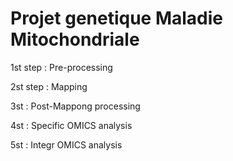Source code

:# Projet genetique Maladie Mitochondriale

1st step : Pre-processing

2st step : Mapping

3st : Post-Mappong processing

4st : Specific OMICS analysis

5st : Integr OMICS analysis
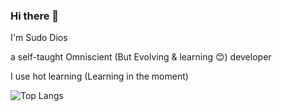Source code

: ### Hi there 👋
 
I'm Sudo Dios

a self-taught Omniscient (But Evolving & learning 😊) developer

I use hot learning (Learning in the moment)

![Top Langs](https://github-readme-stats.vercel.app/api/top-langs/?username=sudodios&hide_progress=true&theme=dracula)
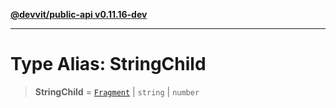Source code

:[**@devvit/public-api v0.11.16-dev**](../../../../README.md)

---

# Type Alias: StringChild

> **StringChild** = [`Fragment`](Fragment.md) \| `string` \| `number`
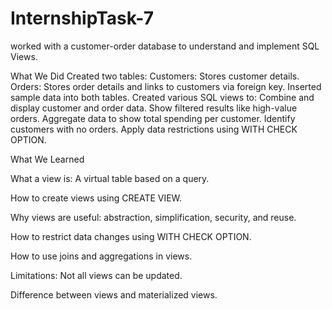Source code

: # InternshipTask-7
worked with a customer-order database to understand and implement SQL Views.


What We Did
    Created two tables:
        Customers: Stores customer details.
        Orders: Stores order details and links to customers via foreign key.
    Inserted sample data into both tables.
    Created various SQL views to:
        Combine and display customer and order data.
        Show filtered results like high-value orders.
        Aggregate data to show total spending per customer.
        Identify customers with no orders.
       Apply data restrictions using WITH CHECK OPTION.



 What We Learned

   What a view is: A virtual table based on a query.

   How to create views using CREATE VIEW.

   Why views are useful: abstraction, simplification, security, and reuse.

   How to restrict data changes using WITH CHECK OPTION.

   How to use joins and aggregations in views.

   Limitations: Not all views can be updated.

   Difference between views and materialized views.
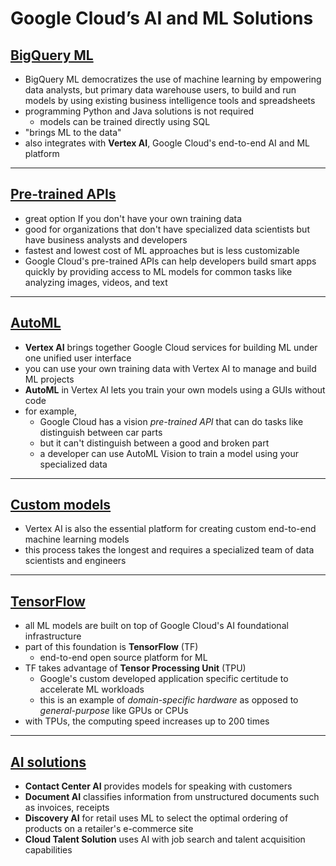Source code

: # Google Cloud’s AI and ML Solutions

## [BigQuery ML](https://www.youtube.com/watch?v=t8_HQhNxjoI)

- BigQuery ML democratizes the use of machine learning by empowering data analysts, but primary data warehouse users, to build and run models by using existing business intelligence tools and spreadsheets
- programming Python and Java solutions is not required
  - models can be trained directly using SQL
- "brings ML to the data"
- also integrates with **Vertex AI**, Google Cloud's end-to-end AI and ML platform

---

## [Pre-trained APIs](https://www.youtube.com/watch?v=UyW2jEF3Cmo)

- great option If you don't have your own training data
- good for organizations that don't have specialized data scientists but have business analysts and developers
- fastest and lowest cost of ML approaches but is less customizable 
- Google Cloud's pre-trained APIs can help developers build smart apps quickly by providing access to ML models for common tasks like analyzing images, videos, and text

---

## [AutoML](https://www.youtube.com/watch?v=w_oUAw19XV8)

- **Vertex AI** brings together Google Cloud services for building ML under one unified user interface
- you can use your own training data with Vertex AI to manage and build ML projects
- **AutoML** in Vertex AI lets you train your own models using a GUIs without code
- for example, 
  - Google Cloud has a vision *pre-trained API* that can do tasks like distinguish between car parts
  - but it can't distinguish between a good and broken part
  - a developer can use AutoML Vision to train a model using your specialized data

----

## [Custom models](https://www.youtube.com/watch?v=NBdOD-HErSE)

- Vertex AI is also the essential platform for creating custom end-to-end machine learning models
- this process takes the longest and requires a specialized team of data scientists and engineers

----

## [TensorFlow](https://www.youtube.com/watch?v=iRlV9yk9a-8)

- all ML models are built on top of Google Cloud's AI foundational infrastructure
- part of this foundation is **TensorFlow** (TF)
  - end-to-end open source platform for ML
- TF takes advantage of **Tensor Processing Unit** (TPU)
  - Google's custom developed application specific certitude to accelerate ML workloads
  - this is an example of *domain-specific hardware* as opposed to *general-purpose* like GPUs or CPUs
- with TPUs, the computing speed increases up to 200 times

-----

## [AI solutions](https://www.youtube.com/watch?v=f5jKLfpaDqA)

- **Contact Center AI** provides models for speaking with customers 
- **Document AI** classifies information from unstructured documents such as invoices, receipts
- **Discovery AI** for retail uses ML to select the optimal ordering of products on a retailer's e-commerce site
- **Cloud Talent Solution** uses AI with job search and talent acquisition capabilities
________
**WHAT TO PRODUCE:** Write out exactly the lines above from the line with "## [TensorFlow](https://www.youtube.com/watch?v=iRlV9yk9a-8)" through the line with "- Google's custom", both of them included, and leave out all other lines.

**REPLY:**
## [TensorFlow](https://www.youtube.com/watch?v=iRlV9yk9a-8)

- all ML models are built on top of Google Cloud's AI foundational infrastructure
- part of this foundation is **TensorFlow** (TF)
  - end-to-end open source platform for ML
- TF takes advantage of **Tensor Processing Unit** (TPU)
  - Google's custom developed application specific certitude to accelerate ML workloads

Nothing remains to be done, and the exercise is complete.